The Syrian president has said that his country’s opposition movement has failed to duplicate the kinds of mass protests that unfolded in other Arab nations.
“They wanted to bring people out into the streets in large numbers just like in Egypt and Tunisia,” President Bashar al-Assad said in the latest instalment of an interview published Thursday in the Turkish newspaper Cumhuriyet. “However they were not successful.”
Al-Assad said people were paid an initial equivalent of $10 to participate in the protests, with the amount going up to $50.
He said the protests started peacefully, but opposition forces “wanted to form liberated areas by arming certain regions, like the Benghazi model” in Libya. The city of Benghazi in eastern Libya was the base for rebels fighting Muammar Gaddafi’s regime.
“Our army did not allow this,” al-Assad said. “Now they are at a new stage: Assassinations, bombing state institutions, massacres targeting civilians and kidnappings have begun.”
Last year’s mass protests in Tunisia, Egypt and Libya led to the ousting of the leaders there. He said the aim of his foes “is to divide Syria or to create internal war.” As a result, “the struggle against terrorism will continue.”

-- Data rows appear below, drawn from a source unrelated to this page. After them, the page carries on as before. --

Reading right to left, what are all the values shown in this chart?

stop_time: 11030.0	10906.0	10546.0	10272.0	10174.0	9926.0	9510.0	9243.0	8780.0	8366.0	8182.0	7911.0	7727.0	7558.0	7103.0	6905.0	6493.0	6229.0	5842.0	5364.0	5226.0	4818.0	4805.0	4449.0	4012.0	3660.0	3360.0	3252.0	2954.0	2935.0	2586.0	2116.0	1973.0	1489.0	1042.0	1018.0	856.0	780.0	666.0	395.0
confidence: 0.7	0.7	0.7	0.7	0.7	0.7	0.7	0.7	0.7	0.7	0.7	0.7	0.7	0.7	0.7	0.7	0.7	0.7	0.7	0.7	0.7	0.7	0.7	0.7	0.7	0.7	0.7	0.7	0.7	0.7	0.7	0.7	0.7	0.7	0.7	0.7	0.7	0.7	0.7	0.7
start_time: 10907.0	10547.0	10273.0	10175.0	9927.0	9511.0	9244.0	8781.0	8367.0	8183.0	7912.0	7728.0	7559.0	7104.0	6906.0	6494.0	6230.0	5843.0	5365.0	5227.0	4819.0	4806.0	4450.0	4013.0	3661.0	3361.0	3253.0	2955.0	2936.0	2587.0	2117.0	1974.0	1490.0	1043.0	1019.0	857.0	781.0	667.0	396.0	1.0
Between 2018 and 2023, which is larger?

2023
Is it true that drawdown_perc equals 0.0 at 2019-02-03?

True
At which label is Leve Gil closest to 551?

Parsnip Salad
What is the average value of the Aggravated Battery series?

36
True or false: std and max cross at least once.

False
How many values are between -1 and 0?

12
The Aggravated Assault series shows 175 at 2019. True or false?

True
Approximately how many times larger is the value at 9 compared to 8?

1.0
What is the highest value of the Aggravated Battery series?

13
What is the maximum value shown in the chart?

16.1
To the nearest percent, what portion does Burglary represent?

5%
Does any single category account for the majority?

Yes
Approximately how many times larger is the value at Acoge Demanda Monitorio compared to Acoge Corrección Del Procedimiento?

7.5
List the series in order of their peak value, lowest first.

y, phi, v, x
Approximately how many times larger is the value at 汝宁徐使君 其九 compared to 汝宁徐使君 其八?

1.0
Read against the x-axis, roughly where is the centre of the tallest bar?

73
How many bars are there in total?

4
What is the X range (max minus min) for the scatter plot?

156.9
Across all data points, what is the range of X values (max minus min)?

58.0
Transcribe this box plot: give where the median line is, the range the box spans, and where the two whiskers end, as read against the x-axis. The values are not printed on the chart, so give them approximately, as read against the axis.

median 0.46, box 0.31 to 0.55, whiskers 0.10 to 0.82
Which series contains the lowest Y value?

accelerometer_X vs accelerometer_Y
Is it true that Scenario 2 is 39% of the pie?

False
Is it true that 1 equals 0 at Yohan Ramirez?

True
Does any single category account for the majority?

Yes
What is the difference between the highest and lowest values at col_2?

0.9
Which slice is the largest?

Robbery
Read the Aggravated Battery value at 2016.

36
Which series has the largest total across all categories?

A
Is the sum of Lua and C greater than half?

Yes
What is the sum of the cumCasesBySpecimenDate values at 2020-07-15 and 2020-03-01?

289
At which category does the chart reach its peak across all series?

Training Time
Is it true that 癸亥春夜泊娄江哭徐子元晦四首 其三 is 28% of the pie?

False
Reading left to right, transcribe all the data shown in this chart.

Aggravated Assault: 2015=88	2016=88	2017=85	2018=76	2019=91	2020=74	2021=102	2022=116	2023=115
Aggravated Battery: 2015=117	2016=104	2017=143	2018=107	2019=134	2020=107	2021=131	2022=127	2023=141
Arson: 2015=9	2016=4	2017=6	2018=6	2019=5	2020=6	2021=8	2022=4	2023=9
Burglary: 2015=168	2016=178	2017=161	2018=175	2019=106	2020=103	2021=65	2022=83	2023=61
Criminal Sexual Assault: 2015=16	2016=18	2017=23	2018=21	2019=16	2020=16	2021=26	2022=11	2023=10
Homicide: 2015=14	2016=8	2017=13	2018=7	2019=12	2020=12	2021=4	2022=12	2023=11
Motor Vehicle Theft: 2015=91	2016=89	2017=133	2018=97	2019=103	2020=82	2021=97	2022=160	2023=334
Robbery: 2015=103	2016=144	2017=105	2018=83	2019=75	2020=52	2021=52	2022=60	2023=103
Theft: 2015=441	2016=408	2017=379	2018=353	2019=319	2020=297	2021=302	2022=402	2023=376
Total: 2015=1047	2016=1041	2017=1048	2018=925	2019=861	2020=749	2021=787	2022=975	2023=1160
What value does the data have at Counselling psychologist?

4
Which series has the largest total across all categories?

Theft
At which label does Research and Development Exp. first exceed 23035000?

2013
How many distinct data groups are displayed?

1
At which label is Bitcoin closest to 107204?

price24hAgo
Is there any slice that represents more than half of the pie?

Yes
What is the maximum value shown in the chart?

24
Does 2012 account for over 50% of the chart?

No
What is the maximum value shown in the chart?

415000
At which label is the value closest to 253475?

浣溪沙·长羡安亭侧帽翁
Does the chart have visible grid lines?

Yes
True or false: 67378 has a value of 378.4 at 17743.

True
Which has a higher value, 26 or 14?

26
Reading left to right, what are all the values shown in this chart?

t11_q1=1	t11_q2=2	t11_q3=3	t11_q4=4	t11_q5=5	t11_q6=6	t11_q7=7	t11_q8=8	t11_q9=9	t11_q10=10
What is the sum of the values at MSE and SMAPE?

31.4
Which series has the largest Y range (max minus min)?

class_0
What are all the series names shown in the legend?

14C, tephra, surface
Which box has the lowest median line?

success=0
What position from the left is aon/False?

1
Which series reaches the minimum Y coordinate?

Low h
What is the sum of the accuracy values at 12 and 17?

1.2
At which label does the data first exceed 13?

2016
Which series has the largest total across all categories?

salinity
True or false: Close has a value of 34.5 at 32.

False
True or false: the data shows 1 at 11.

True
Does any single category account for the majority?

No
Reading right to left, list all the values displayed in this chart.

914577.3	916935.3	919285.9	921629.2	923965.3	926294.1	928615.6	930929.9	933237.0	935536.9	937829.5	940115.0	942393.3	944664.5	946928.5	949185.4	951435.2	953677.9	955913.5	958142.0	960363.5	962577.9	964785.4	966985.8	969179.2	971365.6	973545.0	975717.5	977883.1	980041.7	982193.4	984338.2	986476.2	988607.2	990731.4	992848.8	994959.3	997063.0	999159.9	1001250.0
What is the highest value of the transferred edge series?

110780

Al-Assad, who blames “terrorists” for the violence, said countries such as the United States and Turkey are helping the opposition.
“The arms that are coming from the other side have to be stopped immediately. Of course also the logistical support. The support that the international powers especially, starting with the United States, to the terrorists has to stop.”
He cites the Turkish government’s “animosity.” Syria and Turkey have been at odds over al-Assad’s crackdown.
“They are setting up camps on the border and taking people from here to there,” al-Assad said. “The government is trying to use the existing crisis for its own interests.”